◆ **Exercise aim**: Here are the records. Write out exactly the lines between the one holding "containting various recipes" and the one holding "Group Members: Nicandro", inclusive.

══ Data to process

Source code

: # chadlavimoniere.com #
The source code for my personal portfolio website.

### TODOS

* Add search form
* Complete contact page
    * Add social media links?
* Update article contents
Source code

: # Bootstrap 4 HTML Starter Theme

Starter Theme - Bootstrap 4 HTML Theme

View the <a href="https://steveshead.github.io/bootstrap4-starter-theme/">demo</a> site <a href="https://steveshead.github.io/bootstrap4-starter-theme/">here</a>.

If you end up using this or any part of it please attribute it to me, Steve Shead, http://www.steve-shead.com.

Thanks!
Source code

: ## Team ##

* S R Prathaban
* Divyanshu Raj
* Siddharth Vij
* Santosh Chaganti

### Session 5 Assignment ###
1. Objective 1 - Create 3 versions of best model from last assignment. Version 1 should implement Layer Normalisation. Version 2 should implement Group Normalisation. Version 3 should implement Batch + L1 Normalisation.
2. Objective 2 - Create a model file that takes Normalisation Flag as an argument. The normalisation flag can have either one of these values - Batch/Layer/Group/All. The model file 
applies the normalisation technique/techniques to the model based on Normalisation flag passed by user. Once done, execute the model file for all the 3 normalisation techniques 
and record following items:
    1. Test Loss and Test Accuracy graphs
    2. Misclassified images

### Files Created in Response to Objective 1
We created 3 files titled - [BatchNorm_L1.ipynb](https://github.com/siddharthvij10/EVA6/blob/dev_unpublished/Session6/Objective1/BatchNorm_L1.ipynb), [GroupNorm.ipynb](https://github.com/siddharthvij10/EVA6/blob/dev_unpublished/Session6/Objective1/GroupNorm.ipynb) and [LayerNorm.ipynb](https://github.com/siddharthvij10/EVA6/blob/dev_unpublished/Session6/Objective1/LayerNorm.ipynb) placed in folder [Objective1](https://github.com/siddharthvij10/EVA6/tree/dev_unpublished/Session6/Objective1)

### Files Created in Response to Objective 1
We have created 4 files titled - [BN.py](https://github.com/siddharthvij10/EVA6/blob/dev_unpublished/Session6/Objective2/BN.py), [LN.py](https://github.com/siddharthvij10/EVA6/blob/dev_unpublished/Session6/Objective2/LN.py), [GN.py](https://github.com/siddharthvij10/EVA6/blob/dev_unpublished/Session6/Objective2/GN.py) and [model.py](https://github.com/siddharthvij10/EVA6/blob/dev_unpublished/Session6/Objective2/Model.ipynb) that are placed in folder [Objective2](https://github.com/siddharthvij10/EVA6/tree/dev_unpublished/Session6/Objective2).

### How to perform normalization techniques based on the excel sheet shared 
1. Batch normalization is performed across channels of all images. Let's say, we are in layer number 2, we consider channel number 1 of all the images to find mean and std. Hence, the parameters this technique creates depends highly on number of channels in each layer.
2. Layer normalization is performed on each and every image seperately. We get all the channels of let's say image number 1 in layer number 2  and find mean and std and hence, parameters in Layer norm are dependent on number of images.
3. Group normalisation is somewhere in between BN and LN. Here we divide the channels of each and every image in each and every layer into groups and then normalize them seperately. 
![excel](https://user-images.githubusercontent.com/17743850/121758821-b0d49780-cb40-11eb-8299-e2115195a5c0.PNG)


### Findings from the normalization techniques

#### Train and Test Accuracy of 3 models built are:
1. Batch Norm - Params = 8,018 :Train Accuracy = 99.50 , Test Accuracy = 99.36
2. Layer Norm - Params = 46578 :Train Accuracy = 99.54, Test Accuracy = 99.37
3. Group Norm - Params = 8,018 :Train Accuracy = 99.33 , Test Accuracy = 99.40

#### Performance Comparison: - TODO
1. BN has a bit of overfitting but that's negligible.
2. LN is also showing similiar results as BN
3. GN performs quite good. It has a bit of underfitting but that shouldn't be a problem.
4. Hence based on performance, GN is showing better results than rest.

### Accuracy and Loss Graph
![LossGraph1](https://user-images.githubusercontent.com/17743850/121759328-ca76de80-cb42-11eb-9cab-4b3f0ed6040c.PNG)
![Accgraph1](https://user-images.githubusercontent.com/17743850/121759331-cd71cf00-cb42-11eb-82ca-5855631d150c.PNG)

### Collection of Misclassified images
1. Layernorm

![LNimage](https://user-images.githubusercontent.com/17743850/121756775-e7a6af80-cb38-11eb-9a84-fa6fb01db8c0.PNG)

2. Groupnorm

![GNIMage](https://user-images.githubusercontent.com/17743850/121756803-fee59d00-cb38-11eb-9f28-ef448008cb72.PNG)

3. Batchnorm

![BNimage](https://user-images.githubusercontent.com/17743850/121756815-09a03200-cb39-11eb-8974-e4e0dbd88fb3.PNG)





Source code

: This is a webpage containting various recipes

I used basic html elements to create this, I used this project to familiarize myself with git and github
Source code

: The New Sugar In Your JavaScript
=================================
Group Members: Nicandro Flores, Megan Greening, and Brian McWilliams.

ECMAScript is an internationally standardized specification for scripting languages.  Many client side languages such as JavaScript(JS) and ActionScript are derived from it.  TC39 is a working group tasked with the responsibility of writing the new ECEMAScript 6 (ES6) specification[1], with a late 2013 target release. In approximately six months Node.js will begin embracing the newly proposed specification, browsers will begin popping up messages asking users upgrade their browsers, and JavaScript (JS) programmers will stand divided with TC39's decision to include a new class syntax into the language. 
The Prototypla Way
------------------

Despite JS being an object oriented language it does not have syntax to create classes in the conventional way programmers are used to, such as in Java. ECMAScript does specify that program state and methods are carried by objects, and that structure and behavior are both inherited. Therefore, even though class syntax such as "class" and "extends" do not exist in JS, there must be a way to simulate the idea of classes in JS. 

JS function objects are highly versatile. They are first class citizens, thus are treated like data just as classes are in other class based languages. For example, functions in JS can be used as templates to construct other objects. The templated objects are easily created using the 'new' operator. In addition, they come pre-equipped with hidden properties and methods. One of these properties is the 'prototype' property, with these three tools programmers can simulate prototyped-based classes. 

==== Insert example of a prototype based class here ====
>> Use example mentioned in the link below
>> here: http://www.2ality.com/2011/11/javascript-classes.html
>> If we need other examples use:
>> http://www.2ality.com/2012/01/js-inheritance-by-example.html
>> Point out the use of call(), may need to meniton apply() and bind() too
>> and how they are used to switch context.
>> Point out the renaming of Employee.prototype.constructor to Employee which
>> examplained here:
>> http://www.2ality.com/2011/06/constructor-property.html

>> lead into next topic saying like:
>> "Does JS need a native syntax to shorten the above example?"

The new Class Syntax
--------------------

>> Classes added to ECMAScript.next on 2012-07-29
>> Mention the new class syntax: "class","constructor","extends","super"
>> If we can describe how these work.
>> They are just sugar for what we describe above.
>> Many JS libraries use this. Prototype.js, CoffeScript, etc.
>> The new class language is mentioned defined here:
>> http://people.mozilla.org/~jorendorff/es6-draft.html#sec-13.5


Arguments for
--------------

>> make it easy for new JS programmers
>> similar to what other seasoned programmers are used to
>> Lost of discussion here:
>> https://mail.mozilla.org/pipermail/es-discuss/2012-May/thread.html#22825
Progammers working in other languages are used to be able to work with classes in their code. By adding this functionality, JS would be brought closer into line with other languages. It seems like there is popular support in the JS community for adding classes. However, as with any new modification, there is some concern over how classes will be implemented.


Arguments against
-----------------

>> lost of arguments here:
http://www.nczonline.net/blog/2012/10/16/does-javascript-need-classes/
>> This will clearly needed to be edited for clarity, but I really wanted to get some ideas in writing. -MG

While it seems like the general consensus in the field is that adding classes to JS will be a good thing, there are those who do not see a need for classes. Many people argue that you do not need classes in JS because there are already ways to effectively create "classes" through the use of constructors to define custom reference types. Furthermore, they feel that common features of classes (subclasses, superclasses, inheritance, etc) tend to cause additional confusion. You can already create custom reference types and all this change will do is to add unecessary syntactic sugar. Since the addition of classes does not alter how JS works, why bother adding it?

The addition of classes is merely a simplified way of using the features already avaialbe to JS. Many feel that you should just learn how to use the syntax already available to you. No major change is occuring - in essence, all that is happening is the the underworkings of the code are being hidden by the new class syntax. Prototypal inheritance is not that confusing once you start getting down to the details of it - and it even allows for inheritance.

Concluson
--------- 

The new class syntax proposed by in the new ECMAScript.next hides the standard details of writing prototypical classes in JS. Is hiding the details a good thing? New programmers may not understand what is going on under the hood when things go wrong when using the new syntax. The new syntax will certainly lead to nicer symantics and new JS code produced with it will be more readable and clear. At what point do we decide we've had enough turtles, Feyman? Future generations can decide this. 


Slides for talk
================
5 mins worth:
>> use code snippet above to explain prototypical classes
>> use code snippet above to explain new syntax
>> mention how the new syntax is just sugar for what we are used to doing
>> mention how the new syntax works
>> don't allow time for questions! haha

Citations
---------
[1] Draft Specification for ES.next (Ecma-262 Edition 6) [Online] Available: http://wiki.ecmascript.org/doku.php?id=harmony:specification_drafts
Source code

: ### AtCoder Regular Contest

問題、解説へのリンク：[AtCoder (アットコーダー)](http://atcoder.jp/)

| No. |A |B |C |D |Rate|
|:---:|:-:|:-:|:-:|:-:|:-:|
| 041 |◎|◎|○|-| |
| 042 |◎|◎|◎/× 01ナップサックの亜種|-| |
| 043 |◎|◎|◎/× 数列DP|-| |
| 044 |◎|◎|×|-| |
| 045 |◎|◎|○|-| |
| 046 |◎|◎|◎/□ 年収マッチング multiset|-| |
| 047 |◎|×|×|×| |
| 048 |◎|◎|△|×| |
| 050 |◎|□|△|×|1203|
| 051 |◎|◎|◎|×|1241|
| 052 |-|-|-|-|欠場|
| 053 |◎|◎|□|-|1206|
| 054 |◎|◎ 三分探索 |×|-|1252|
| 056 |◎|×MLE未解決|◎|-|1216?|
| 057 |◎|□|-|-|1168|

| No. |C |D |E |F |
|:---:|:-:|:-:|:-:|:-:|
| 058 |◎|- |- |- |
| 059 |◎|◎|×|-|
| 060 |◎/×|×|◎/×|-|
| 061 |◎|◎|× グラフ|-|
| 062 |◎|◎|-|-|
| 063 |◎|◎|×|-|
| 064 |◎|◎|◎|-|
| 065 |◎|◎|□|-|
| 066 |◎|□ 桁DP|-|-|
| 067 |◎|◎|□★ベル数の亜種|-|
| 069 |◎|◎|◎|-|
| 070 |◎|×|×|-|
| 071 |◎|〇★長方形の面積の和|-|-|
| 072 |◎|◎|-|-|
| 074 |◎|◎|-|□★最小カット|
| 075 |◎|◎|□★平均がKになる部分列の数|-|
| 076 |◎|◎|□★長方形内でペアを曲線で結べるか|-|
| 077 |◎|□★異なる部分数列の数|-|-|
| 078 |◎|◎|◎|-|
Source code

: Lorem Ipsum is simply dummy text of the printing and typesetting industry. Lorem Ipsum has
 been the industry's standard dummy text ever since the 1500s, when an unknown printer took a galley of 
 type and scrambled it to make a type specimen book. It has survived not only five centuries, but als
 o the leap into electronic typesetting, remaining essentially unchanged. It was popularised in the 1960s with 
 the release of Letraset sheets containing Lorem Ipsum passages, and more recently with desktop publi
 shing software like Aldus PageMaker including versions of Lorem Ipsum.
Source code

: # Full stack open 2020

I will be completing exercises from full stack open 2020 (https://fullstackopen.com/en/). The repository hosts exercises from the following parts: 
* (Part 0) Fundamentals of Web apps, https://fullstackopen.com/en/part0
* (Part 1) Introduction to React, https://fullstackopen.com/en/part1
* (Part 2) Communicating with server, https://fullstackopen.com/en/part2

════

◆ **Exercise response**:
: This is a webpage containting various recipes

I used basic html elements to create this, I used this project to familiarize myself with git and github
Source code

: The New Sugar In Your JavaScript
=================================
Group Members: Nicandro Flores, Megan Greening, and Brian McWilliams.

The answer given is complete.